RECORDS PROVIDED

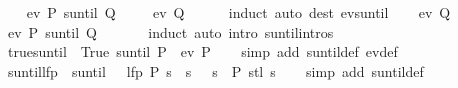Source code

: \begin{isabellebody}
%
\endisadelimproof
%
\isatagproof
{}\isamarkupfalse%
\isanewline
\ \ \isamarkupfalse%
\ {\isachardoublequoteopen}ev\ {\isacharparenleft}P\ suntil\ Q{\isacharparenright}\ {\isasymomega}{\isachardoublequoteclose}\ \isamarkupfalse%
\ \isamarkupfalse%
\ {\isachardoublequoteopen}ev\ Q\ {\isasymomega}{\isachardoublequoteclose}\isanewline
\ \ \ \isamarkupfalse%
\ induct\ {\isacharparenleft}auto\ dest{\isacharcolon}\ ev{\isacharunderscore}suntil{\isacharparenright}\isanewline
{}\isamarkupfalse%
\isanewline
\ \ \isamarkupfalse%
\ {\isachardoublequoteopen}ev\ Q\ {\isasymomega}{\isachardoublequoteclose}\ \isamarkupfalse%
\ \isamarkupfalse%
\ {\isachardoublequoteopen}ev\ {\isacharparenleft}P\ suntil\ Q{\isacharparenright}\ {\isasymomega}{\isachardoublequoteclose}\isanewline
\ \ \ \ \isamarkupfalse%
\ induct\ {\isacharparenleft}auto\ intro{\isacharcolon}\ suntil{\isachardot}intros{\isacharparenright}\isanewline
{}\isamarkupfalse%
%
\endisatagproof
{\isafoldproof}%
%
\isadelimproof
\isanewline
%
\endisadelimproof
\isanewline
{}\isamarkupfalse%
\ true{\isacharunderscore}suntil{\isacharcolon}\ {\isachardoublequoteopen}{\isacharparenleft}{\isacharparenleft}{\isasymlambda}{\isacharunderscore}{\isachardot}\ True{\isacharparenright}\ suntil\ P{\isacharparenright}\ {\isacharequal}\ ev\ P{\isachardoublequoteclose}\isanewline
%
\isadelimproof
\ \ %
\endisadelimproof
%
\isatagproof
{}\isamarkupfalse%
\ {\isacharparenleft}simp\ add{\isacharcolon}\ suntil{\isacharunderscore}def\ ev{\isacharunderscore}def{\isacharparenright}%
\endisatagproof
{\isafoldproof}%
%
\isadelimproof
\isanewline
%
\endisadelimproof
\isanewline
{}\isamarkupfalse%
\ suntil{\isacharunderscore}lfp{\isacharcolon}\ {\isachardoublequoteopen}{\isacharparenleft}{\isasymphi}\ suntil\ {\isasympsi}{\isacharparenright}\ {\isacharequal}\ lfp\ {\isacharparenleft}{\isasymlambda}P\ s{\isachardot}\ {\isasympsi}\ s\ {\isasymor}\ {\isacharparenleft}{\isasymphi}\ s\ {\isasymand}\ P\ {\isacharparenleft}stl\ s{\isacharparenright}{\isacharparenright}{\isacharparenright}{\isachardoublequoteclose}\isanewline
%
\isadelimproof
\ \ %
\endisadelimproof
%
\isatagproof
{}\isamarkupfalse%
\ {\isacharparenleft}simp\ add{\isacharcolon}\ suntil{\isacharunderscore}def{\isacharparenright}%
\endisatagproof
{\isafoldproof}%
%
\isadelimproof
\isanewline
%
\endisadelimproof
\isanewline
{}\isamarkupfalse%

\end{isabellebody}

WHAT NEEDS TO BE DONE
Print the preceding material over again exactly. Please leave the pictures out.

TASK ANSWER
Source code

: \begin{isabellebody}
%
\endisadelimproof
%
\isatagproof
{}\isamarkupfalse%
\isanewline
\ \ \isamarkupfalse%
\ {\isachardoublequoteopen}ev\ {\isacharparenleft}P\ suntil\ Q{\isacharparenright}\ {\isasymomega}{\isachardoublequoteclose}\ \isamarkupfalse%
\ \isamarkupfalse%
\ {\isachardoublequoteopen}ev\ Q\ {\isasymomega}{\isachardoublequoteclose}\isanewline
\ \ \ \isamarkupfalse%
\ induct\ {\isacharparenleft}auto\ dest{\isacharcolon}\ ev{\isacharunderscore}suntil{\isacharparenright}\isanewline
{}\isamarkupfalse%
\isanewline
\ \ \isamarkupfalse%
\ {\isachardoublequoteopen}ev\ Q\ {\isasymomega}{\isachardoublequoteclose}\ \isamarkupfalse%
\ \isamarkupfalse%
\ {\isachardoublequoteopen}ev\ {\isacharparenleft}P\ suntil\ Q{\isacharparenright}\ {\isasymomega}{\isachardoublequoteclose}\isanewline
\ \ \ \ \isamarkupfalse%
\ induct\ {\isacharparenleft}auto\ intro{\isacharcolon}\ suntil{\isachardot}intros{\isacharparenright}\isanewline
{}\isamarkupfalse%
%
\endisatagproof
{\isafoldproof}%
%
\isadelimproof
\isanewline
%
\endisadelimproof
\isanewline
{}\isamarkupfalse%
\ true{\isacharunderscore}suntil{\isacharcolon}\ {\isachardoublequoteopen}{\isacharparenleft}{\isacharparenleft}{\isasymlambda}{\isacharunderscore}{\isachardot}\ True{\isacharparenright}\ suntil\ P{\isacharparenright}\ {\isacharequal}\ ev\ P{\isachardoublequoteclose}\isanewline
%
\isadelimproof
\ \ %
\endisadelimproof
%
\isatagproof
{}\isamarkupfalse%
\ {\isacharparenleft}simp\ add{\isacharcolon}\ suntil{\isacharunderscore}def\ ev{\isacharunderscore}def{\isacharparenright}%
\endisatagproof
{\isafoldproof}%
%
\isadelimproof
\isanewline
%
\endisadelimproof
\isanewline
{}\isamarkupfalse%
\ suntil{\isacharunderscore}lfp{\isacharcolon}\ {\isachardoublequoteopen}{\isacharparenleft}{\isasymphi}\ suntil\ {\isasympsi}{\isacharparenright}\ {\isacharequal}\ lfp\ {\isacharparenleft}{\isasymlambda}P\ s{\isachardot}\ {\isasympsi}\ s\ {\isasymor}\ {\isacharparenleft}{\isasymphi}\ s\ {\isasymand}\ P\ {\isacharparenleft}stl\ s{\isacharparenright}{\isacharparenright}{\isacharparenright}{\isachardoublequoteclose}\isanewline
%
\isadelimproof
\ \ %
\endisadelimproof
%
\isatagproof
{}\isamarkupfalse%
\ {\isacharparenleft}simp\ add{\isacharcolon}\ suntil{\isacharunderscore}def{\isacharparenright}%
\endisatagproof
{\isafoldproof}%
%
\isadelimproof
\isanewline
%
\endisadelimproof
\isanewline
{}\isamarkupfalse%

\end{isabellebody}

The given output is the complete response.